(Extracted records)
*****

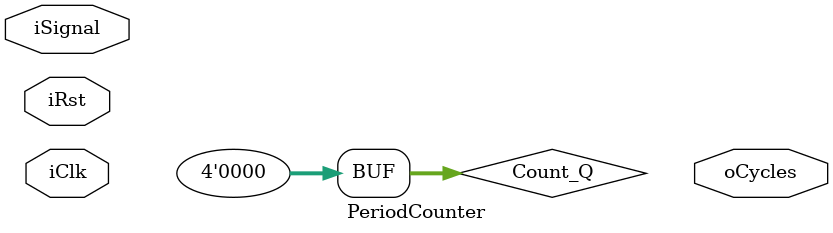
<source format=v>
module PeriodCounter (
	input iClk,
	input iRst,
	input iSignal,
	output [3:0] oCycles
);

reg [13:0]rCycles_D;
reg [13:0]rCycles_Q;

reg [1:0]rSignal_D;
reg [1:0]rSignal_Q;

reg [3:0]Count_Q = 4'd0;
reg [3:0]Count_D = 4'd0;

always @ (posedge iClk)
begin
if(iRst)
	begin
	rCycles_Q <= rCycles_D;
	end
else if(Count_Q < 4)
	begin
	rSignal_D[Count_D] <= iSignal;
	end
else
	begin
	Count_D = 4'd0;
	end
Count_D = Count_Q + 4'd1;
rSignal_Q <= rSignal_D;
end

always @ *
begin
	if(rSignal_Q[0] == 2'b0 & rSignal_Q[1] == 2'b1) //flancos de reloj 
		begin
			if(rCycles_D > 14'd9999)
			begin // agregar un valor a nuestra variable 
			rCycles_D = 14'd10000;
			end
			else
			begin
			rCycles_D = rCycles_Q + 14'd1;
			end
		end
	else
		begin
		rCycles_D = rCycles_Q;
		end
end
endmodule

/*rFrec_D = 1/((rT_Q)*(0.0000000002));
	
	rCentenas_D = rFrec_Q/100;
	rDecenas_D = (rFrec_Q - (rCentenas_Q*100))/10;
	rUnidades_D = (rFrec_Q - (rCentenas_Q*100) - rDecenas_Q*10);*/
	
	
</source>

*****

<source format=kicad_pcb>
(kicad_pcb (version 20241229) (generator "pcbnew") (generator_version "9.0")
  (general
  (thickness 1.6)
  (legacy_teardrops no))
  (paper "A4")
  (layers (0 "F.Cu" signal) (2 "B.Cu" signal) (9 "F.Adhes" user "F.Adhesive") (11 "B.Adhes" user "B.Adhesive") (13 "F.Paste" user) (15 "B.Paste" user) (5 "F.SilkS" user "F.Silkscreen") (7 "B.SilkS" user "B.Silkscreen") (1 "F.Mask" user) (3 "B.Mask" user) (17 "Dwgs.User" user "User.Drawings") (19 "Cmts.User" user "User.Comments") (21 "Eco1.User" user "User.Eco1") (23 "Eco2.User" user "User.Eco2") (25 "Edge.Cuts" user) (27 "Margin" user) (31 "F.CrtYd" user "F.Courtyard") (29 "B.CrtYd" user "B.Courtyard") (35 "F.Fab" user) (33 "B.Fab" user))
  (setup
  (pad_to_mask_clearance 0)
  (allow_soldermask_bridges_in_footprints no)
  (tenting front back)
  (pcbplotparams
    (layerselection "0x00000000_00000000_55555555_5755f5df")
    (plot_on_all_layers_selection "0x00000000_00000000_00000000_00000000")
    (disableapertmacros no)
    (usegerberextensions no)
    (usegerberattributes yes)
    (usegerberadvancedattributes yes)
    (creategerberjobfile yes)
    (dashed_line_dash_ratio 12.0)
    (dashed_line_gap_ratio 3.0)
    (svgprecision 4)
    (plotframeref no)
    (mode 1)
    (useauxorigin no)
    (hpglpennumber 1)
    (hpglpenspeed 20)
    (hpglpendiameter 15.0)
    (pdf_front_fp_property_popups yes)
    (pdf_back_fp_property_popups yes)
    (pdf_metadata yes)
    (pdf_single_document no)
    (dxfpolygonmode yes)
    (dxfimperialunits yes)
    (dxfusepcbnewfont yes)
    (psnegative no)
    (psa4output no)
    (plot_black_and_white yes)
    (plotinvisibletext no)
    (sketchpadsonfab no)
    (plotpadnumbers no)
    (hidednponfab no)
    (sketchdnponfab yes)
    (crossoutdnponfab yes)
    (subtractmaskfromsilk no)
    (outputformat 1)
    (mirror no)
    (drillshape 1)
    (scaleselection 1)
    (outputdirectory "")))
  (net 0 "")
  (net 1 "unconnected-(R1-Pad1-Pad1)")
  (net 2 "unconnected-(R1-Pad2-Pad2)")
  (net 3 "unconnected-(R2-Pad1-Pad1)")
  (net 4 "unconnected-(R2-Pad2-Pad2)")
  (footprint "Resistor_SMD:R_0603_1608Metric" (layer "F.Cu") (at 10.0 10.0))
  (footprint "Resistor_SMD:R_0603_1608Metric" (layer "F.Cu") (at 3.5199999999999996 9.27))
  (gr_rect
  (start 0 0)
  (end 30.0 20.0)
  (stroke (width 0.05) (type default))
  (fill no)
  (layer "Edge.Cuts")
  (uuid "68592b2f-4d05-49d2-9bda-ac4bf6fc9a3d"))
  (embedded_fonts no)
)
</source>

*****

#### Work item:
From the records above, retype only the lines starting at the line that contains "output [3:0] oCycles" and ending at the line that contains "rCentenas_D = rFrec_Q/100;", both included.

#### Task output:
	output [3:0] oCycles
);

reg [13:0]rCycles_D;
reg [13:0]rCycles_Q;

reg [1:0]rSignal_D;
reg [1:0]rSignal_Q;

reg [3:0]Count_Q = 4'd0;
reg [3:0]Count_D = 4'd0;

always @ (posedge iClk)
begin
if(iRst)
	begin
	rCycles_Q <= rCycles_D;
	end
else if(Count_Q < 4)
	begin
	rSignal_D[Count_D] <= iSignal;
	end
else
	begin
	Count_D = 4'd0;
	end
Count_D = Count_Q + 4'd1;
rSignal_Q <= rSignal_D;
end

always @ *
begin
	if(rSignal_Q[0] == 2'b0 & rSignal_Q[1] == 2'b1) //flancos de reloj 
		begin
			if(rCycles_D > 14'd9999)
			begin // agregar un valor a nuestra variable 
			rCycles_D = 14'd10000;
			end
			else
			begin
			rCycles_D = rCycles_Q + 14'd1;
			end
		end
	else
		begin
		rCycles_D = rCycles_Q;
		end
end
endmodule

/*rFrec_D = 1/((rT_Q)*(0.0000000002));
	
	rCentenas_D = rFrec_Q/100;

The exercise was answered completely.